GURGAON: Pakistani cricketer turned politician Imran Khan said Wednesday he hoped President Barack Obama would “give peace a chance” and stop US drone attacks now that he has been re-elected.
GURGAON: Pakistani cricketer turned politician Imran Khan said on Wednesday he hoped President Barack Obama would “give peace a chance” and stop US drone attacks now he had been re-elected.
Imran, leader of the Pakistan Movement for Justice party (PTI), has campaigned for an end to US drone strikes against suspected Taliban and Al Qaeda militants in Pakistan’s tribal areas, saying they result in civilian casualties.
“What Pakistan would be hoping for is a de-escalation of violence now in Afghanistan and the drone attacks in Pakistan’s tribal areas,” he told reporters where he was attending the India World Economic Forum.
Imran said that Obama’s first term in office had been “very tough on Pakistan — an increase in drone attacks and a surge in Afghanistan and increased militancy in Pakistan as a result.”
“Now he (Obama) is no longer under the pressure to be re-elected we hope that he will give peace a chance which we so desperately need,” he said.
Imran argues that drone strikes are illegal and counterproductive and last month led thousands of supporters — and some US peace activists — on a march to the edge of Pakistan’s restive tribal districts to protest against them.
The Pakistani politician said he wanted Obama to call a ceasefire in Afghanistan, saying that if Americans do not “get it right it is conceivable that they will leave it in a bigger mess than they found it.”
The White House has said that Washington will gradually hand over security responsibility to the Afghans and eventually withdraw US troops.
The US-led Nato force plans to pull out its 100,000 troops by the end of 2014.
Militants have killed thousands of people in Pakistan since 2007, and US officials say the drone strikes are a key weapon in the war on terror.
But peace campaigners condemn them as a breach of international law.
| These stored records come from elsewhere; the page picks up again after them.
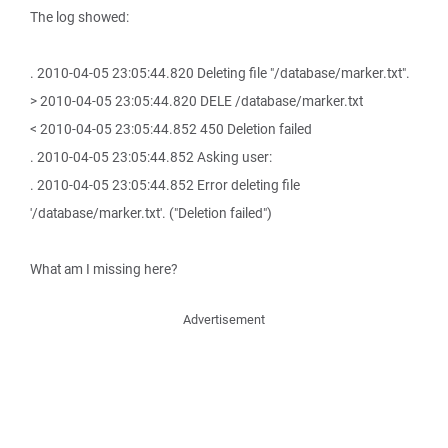
The log showed:
. 2010-04-05 23:05:44.820 Deleting file "/database/marker.txt".
> 2010-04-05 23:05:44.820 DELE /database/marker.txt
< 2010-04-05 23:05:44.852 450 Deletion failed
. 2010-04-05 23:05:44.852 Asking user:
. 2010-04-05 23:05:44.852 Error deleting file
'/database/marker.txt'. ("Deletion failed")
What am I missing here?
Advertisement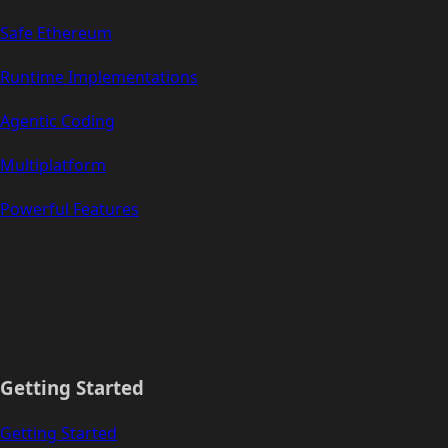
Safe Ethereum
Runtime Implementations
Agentic Coding
Multiplatform
Powerful Features
Getting Started
Getting Started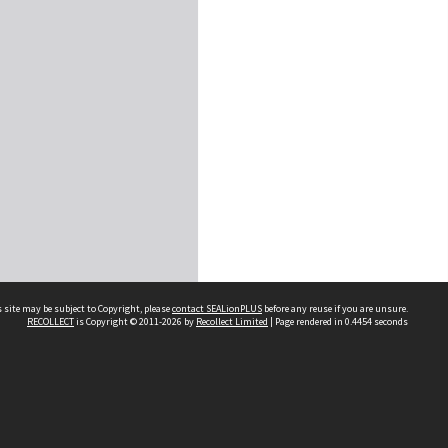
 site may be subject to Copyright, please
contact SEALionPLUS
before any reuse if you are unsure.
RECOLLECT
is Copyright © 2011-2026 by
Recollect Limited
| Page rendered in
0.4454
seconds
About Us
Disclaimers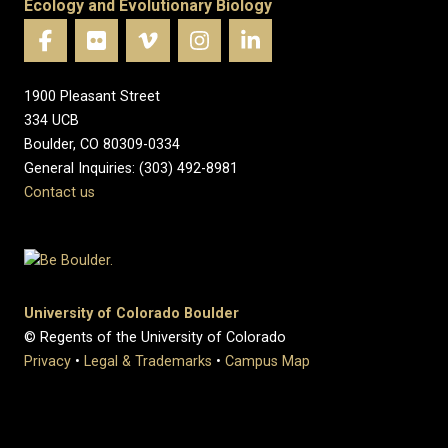
Ecology and Evolutionary Biology
1900 Pleasant Street
334 UCB
Boulder, CO 80309-0334
General Inquiries: (303) 492-8981
Contact us
University of Colorado Boulder
© Regents of the University of Colorado
Privacy
•
Legal & Trademarks
•
Campus Map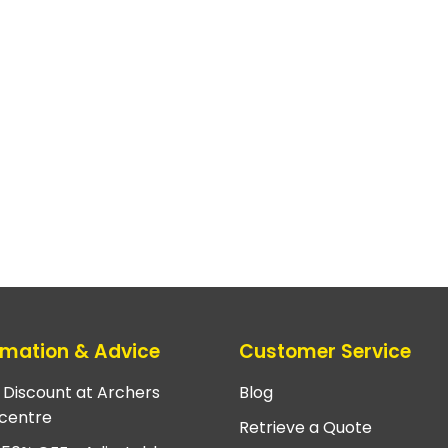
rmation & Advice
Customer Service
e Discount at Archers
Blog
centre
Retrieve a Quote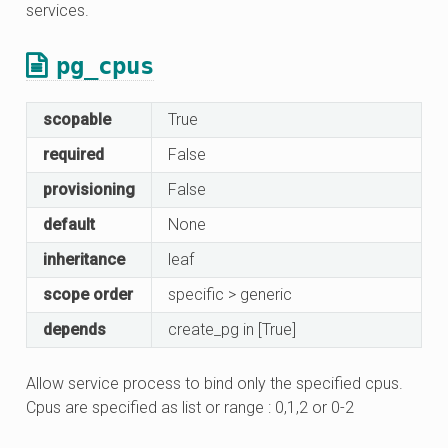
services.
pg_cpus
scopable
True
required
False
provisioning
False
default
None
inheritance
leaf
scope order
specific > generic
depends
create_pg in [True]
Allow service process to bind only the specified cpus.
Cpus are specified as list or range : 0,1,2 or 0-2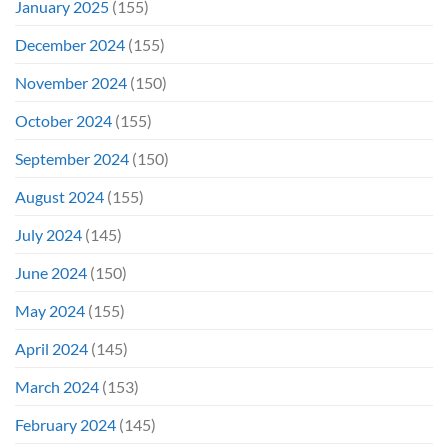
January 2025
(155)
December 2024
(155)
November 2024
(150)
October 2024
(155)
September 2024
(150)
August 2024
(155)
July 2024
(145)
June 2024
(150)
May 2024
(155)
April 2024
(145)
March 2024
(153)
February 2024
(145)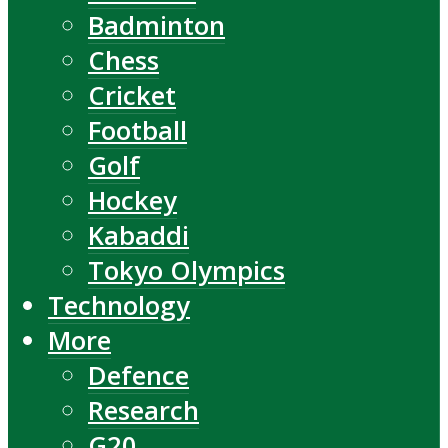
Badminton
Chess
Cricket
Football
Golf
Hockey
Kabaddi
Tokyo Olympics
Technology
More
Defence
Research
G20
Pakistanis call them a violation of sovereignty that breeds extremism, and politicians including Khan say the government is complicit in killing its own people.
Casualty figures are difficult to obtain, but a report commissioned by legal lobby group Reprieve estimated last month that 474 to 881 civilians were among 2,562 to 3,325 people killed by drones in Pakistan between June 2004 and September 2012.